Balyoz ve Ergenekon’dan sonra Poyrazköy davasının da boşa çıktığı, böylece “darbecilerle hesaplaşma” iddiasının “yeni tehdit” olarak ortaya atılan “paralel yapı” üzerinden hedef değiştirdiği bir noktada, sürecin önceki safahatında yazdığımız bazı hususları tekrar hatırlatmakta fayda gördük:
* “Ergenekon ve darbe planları ekseninde yapılan operasyonlar, gözaltı ve tutuklamalar, açılan davalar, bunların muhatabı ve hedefi olan kesim tarafından ‘mağduriyet’ bağlamında değerlendiriliyor ve o şekilde de takdim ediliyor.
“Süreç devam ederken gözlenen ve ‘Çifte standart mı uygulanıyor? Aynı ithamlara muhatap olanlardan, ‘arkası sağlam’ olanlar kollanıyor mu? İlgili-ilgisiz herşey aynı torbaya doldurulup, iradî veya gayri iradî birtakım mağduriyetlere de yol açılıyor mu?’ gibi istifhamların oluşmasına yol açan bazı işaretler söz konusu. Hangi cenahta olursa olsun mağduriyet hissinin yaşanmasına veya var olan böyle bir duygunun güçlenerek devamına sebep olabilecek tavır, söylem ve uygulamalardan kaçınılmalı.” (29.1.11)
* “Darbe girişimlerine karşı hukukun işlemesi son derece önemli. Dileyelim ki, dava süreci fazla uzamadan, kurunun yanında yaşı da yakacak haksızlıklara meydan vermeden, demokratik hukuk devletine kastedenleri de hak ettikleri cezaya çarptırıp ibret-i müessire teşkil edecek şekilde sonuca bağlansın.
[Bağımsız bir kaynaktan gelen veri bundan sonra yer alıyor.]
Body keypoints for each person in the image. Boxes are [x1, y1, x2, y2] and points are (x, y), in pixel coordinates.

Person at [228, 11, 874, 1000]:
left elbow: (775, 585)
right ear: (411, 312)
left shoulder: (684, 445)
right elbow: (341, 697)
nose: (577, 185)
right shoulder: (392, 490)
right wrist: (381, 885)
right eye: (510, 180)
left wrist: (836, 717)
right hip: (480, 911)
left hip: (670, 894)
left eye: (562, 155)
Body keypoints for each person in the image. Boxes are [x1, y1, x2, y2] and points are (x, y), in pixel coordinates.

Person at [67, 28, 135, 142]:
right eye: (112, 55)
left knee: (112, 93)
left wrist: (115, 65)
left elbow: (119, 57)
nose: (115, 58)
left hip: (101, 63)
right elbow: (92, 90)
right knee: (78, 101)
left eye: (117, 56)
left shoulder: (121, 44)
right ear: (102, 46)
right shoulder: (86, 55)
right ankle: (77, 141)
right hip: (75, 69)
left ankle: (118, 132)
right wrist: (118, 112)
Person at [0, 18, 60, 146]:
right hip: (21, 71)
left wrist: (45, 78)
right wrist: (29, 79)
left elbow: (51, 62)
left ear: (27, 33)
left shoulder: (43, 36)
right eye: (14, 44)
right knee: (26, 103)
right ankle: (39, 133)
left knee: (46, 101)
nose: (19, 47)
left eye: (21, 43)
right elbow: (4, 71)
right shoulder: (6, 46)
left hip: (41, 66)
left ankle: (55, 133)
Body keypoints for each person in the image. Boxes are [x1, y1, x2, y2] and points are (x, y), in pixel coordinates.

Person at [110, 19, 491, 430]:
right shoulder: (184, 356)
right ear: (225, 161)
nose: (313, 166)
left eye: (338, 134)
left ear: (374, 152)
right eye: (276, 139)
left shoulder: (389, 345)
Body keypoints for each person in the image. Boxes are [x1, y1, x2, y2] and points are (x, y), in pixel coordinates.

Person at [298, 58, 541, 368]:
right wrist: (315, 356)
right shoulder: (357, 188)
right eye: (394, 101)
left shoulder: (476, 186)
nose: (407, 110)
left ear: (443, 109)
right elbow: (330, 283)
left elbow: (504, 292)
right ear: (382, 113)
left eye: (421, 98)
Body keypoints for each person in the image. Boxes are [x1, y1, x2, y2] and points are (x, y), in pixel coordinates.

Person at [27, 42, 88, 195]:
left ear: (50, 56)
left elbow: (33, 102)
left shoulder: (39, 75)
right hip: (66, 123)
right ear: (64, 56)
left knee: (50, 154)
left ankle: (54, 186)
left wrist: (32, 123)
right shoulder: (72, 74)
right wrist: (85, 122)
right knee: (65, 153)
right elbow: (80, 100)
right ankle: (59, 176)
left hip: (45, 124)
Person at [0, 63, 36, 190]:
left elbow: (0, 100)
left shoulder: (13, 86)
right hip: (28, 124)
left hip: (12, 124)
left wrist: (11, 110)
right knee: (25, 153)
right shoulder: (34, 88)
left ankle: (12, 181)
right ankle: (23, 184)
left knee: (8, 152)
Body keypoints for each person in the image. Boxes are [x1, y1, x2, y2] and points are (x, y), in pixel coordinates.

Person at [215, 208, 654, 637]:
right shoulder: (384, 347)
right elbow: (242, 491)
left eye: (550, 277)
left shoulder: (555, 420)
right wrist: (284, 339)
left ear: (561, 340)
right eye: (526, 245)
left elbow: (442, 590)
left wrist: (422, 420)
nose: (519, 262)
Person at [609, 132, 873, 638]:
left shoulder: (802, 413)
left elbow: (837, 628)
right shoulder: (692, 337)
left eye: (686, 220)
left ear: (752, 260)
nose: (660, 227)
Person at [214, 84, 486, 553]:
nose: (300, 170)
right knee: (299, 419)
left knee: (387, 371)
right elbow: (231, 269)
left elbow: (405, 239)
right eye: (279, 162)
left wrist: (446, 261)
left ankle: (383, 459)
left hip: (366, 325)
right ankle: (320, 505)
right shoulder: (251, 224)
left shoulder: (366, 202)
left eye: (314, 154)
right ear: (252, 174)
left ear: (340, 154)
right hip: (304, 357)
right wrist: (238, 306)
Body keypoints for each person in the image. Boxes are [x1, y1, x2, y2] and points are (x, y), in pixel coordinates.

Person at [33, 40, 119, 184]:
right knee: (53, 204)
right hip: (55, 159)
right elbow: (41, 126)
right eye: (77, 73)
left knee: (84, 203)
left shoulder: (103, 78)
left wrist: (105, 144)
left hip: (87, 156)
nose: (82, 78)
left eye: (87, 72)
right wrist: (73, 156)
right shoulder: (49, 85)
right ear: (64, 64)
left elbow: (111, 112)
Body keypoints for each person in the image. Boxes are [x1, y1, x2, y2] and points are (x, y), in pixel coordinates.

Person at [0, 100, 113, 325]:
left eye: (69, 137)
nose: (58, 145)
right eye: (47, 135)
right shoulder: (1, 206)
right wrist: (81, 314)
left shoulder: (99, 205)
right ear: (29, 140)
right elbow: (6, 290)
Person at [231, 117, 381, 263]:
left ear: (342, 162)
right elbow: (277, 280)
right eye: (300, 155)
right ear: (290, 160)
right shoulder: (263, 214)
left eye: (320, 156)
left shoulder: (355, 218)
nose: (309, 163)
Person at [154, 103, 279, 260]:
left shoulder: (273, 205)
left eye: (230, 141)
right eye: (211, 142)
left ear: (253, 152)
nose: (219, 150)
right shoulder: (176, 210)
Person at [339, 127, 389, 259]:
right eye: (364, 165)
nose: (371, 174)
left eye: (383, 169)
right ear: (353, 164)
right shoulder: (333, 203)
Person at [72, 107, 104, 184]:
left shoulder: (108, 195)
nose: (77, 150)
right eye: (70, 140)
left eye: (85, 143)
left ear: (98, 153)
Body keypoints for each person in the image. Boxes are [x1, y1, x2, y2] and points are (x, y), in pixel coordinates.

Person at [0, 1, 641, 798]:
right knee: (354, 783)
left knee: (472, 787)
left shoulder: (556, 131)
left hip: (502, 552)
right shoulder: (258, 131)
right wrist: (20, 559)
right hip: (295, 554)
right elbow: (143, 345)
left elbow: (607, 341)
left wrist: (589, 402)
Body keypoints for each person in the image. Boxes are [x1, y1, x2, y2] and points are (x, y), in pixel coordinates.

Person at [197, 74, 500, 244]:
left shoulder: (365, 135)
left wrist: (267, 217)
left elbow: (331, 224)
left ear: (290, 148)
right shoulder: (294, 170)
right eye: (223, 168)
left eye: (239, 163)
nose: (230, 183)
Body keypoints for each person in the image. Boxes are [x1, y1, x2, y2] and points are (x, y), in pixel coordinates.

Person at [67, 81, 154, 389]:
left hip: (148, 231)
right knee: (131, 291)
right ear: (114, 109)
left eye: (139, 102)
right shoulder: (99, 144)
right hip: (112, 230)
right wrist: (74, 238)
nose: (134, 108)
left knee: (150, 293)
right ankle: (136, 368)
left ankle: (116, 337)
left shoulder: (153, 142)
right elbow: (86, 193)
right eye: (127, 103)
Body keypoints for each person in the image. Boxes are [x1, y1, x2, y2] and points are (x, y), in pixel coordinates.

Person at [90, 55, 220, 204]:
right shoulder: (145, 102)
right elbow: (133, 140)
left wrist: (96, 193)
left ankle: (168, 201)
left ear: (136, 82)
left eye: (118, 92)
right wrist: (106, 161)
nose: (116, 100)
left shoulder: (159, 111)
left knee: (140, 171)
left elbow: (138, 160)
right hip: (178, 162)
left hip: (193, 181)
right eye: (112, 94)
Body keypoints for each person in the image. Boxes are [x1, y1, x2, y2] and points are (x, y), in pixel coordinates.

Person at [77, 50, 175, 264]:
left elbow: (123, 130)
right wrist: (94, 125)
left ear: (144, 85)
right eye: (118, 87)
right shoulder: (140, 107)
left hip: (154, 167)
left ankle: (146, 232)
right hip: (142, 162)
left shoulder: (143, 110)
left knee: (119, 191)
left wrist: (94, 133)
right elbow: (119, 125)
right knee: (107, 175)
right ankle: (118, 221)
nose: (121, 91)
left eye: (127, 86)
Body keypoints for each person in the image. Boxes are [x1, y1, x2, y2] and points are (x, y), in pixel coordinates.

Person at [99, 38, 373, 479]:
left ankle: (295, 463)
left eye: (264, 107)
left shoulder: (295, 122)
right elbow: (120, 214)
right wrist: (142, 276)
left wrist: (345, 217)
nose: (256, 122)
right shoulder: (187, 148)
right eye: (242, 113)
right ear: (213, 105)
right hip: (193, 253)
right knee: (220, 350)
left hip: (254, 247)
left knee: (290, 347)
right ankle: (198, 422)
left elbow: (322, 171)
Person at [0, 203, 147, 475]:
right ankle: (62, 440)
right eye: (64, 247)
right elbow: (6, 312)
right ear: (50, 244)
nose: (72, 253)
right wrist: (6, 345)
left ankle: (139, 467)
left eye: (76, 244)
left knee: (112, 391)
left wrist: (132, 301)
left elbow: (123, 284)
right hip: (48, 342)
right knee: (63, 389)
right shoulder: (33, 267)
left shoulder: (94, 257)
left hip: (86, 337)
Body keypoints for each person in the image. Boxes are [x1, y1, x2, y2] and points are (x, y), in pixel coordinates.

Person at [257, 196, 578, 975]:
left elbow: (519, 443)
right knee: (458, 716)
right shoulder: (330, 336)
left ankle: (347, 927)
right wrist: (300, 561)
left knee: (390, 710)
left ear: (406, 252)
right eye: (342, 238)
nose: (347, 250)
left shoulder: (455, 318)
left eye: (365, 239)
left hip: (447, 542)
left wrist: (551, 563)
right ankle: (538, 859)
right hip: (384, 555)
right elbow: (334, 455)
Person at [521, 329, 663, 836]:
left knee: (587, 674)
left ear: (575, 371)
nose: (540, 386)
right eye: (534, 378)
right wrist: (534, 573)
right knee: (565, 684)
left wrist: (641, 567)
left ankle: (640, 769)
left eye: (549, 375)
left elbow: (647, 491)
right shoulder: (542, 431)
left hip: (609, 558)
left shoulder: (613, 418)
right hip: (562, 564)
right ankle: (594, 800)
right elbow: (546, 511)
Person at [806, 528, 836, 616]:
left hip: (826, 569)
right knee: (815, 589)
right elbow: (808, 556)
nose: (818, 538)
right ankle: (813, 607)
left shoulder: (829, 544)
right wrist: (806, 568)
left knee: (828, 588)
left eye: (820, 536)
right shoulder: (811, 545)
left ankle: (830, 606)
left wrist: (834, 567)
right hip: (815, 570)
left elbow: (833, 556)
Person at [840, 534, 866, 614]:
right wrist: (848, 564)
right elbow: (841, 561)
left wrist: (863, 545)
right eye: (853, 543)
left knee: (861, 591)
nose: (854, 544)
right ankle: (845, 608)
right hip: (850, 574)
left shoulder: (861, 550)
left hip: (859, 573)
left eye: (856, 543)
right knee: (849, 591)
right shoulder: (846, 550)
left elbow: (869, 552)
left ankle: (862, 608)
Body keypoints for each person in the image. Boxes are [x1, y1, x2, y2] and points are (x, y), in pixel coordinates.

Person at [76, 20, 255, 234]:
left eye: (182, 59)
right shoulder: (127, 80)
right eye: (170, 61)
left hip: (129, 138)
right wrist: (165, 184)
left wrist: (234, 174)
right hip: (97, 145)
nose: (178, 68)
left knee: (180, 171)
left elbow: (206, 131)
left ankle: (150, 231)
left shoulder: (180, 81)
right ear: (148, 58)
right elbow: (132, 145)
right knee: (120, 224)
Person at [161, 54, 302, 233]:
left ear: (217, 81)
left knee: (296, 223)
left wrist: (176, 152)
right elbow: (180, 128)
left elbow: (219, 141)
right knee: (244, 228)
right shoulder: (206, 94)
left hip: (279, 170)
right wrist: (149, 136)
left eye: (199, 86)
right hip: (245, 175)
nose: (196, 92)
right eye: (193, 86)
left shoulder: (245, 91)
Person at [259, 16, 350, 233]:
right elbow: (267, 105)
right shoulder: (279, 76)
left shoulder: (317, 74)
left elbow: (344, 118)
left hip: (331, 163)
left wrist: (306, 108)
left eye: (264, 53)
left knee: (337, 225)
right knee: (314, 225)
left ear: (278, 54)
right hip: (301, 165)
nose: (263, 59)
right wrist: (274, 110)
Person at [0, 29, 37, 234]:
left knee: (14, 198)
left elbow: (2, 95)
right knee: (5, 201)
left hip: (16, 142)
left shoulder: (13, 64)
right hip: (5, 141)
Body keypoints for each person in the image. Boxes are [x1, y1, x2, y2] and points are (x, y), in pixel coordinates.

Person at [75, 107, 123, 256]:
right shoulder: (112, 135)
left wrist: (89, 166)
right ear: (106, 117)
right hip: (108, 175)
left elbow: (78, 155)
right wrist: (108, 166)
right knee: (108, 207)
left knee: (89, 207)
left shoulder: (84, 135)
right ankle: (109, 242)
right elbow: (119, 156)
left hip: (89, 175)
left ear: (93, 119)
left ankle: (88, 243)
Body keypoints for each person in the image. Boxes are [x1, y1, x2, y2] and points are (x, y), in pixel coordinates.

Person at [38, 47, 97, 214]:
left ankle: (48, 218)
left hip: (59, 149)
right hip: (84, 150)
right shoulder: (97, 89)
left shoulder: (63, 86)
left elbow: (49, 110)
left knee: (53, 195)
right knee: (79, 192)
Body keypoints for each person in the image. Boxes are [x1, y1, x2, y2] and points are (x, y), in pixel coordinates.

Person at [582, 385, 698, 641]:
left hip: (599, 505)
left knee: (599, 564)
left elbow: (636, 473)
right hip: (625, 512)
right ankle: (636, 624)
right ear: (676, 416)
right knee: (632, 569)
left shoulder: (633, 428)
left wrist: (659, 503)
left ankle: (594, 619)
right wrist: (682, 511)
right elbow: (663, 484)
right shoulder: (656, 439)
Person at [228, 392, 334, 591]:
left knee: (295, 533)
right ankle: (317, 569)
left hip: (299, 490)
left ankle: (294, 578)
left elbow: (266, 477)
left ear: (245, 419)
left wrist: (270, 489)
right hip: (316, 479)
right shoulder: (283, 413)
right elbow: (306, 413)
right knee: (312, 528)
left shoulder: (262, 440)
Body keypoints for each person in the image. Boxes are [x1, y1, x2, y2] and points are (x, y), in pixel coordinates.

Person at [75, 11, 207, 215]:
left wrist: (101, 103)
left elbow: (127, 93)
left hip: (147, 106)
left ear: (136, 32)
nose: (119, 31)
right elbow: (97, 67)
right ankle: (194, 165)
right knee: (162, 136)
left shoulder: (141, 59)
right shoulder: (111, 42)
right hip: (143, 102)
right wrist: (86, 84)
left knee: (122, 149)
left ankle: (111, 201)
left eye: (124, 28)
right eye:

Ve böyle tertipler artık tarihe karışsın.” (15.2.11)
* “Türkiye’ye çok büyük zararlar veren ve çok şey kaybettiren darbeci zihniyetle hukuk zemininde hesaplaşılması elbette önemli ve gerekli. Ama bunun, rövanş duygularını ve dahası siyasî hesapları işin içine karıştırmadan, tamamen hukuk çerçevesi içinde götürülmesi gerekiyor. Dahası, bu noktada asıl odaklanılması gereken şey, yürürlükteki ihtilâl anayasası başta olmak üzere, darbe ürünü yapı ve sistemin bütün dayanaklarını ortadan kaldırıp, çağdaş standartlarda bir demokratik hukuk düzeninin inşası olmalı. Buna yönelik yapısal köklü reformlar ne kadar gecikirse, sıkıntılar o derece artarak devam eder. Siyaset alanında muvafık-muhalif, yandaş-karşıt olunabilir; ancak yargı ve adalette asla...” (17.2.11)
Hatırlatmalara devam edeceğiz.
tweet 1- Mehmed Şevket Eygi Millî Gazete’de yazmış: Bediüzzaman bir İslam büyüğüdür, Risale-i Nur Külliyatı ümmetin malıdır, tekel altına alınamaz.
tweet 2- PKK bölgede “paralel vergi daireleri” kurup halkı haraca bağlarken, polisin Siirt’te cemaat okullarına operasyon gerekçesi: vergi kaçırmak.